Just got my hands on a 50 pound bag of Ultragrain High-Performance! This is a new(ish) product from Conagra, and not available at retail so far. I used a purchasing consultant that we work with to track it down; from what we're being told, it's not even sold in bags to food-service yet, only to mills for commercial bakeries that can accept bulk. My sample came in a plain, unmarked brown bag with just a small sticker, no label.

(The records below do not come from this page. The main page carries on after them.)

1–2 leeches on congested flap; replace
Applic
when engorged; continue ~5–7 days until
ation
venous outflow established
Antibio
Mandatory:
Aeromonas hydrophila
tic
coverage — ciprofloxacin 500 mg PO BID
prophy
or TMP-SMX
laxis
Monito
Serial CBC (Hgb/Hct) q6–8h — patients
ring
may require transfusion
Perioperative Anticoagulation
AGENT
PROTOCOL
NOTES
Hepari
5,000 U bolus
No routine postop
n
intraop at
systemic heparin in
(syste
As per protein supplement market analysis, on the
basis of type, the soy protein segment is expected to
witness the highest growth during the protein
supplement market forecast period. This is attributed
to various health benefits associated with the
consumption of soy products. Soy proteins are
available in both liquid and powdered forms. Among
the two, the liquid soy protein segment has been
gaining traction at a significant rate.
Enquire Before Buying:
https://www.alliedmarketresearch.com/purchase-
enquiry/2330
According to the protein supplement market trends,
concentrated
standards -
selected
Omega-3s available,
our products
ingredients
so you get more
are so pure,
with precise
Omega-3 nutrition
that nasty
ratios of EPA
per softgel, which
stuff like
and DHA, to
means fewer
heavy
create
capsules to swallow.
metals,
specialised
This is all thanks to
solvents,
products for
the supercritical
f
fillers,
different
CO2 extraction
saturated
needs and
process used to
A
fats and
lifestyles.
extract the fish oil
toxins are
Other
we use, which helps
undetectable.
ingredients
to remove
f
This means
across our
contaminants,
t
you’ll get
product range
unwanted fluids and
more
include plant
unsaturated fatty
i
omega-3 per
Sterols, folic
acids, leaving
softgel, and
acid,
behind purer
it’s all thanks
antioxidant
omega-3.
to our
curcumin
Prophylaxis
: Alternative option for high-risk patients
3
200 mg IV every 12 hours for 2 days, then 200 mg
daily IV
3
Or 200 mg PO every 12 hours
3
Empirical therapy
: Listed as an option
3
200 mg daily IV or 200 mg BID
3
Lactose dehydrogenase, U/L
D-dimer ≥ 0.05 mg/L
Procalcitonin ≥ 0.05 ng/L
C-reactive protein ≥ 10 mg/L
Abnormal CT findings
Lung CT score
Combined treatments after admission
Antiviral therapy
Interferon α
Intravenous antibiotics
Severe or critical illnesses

Some external links with more info on the product:
http://www.foodnavigator-usa.com/Markets/ConAgra-introduces-wholegrain-white-flour-with-stronger-gluten-for-reduced-cost-bakinghttp://www.nxtbook.com/sosland/mbn/2012_07_10/index.php?startid=12and a spec sheet:
http://www.ardentmills.com/uploads/Ardent_Mills_Ultragrain_High_Performance.pdfOur standard restaurant dough is currently a blend of 75% regular Ultragrain + 25% Bouncer Hi-Gluten (unbleached/unbromated), so I have a good familiarity with Ultragrain already. I'm really curious to see how the HP delivers on its promise of improved gluten strength; one of the articles above claims that HP at ~12% can outperform 14% protein flours.
I plan to make a few different doughs using this, and when possible I'll cook both at home using a basic stone and at one of our restaurants in a woodstone.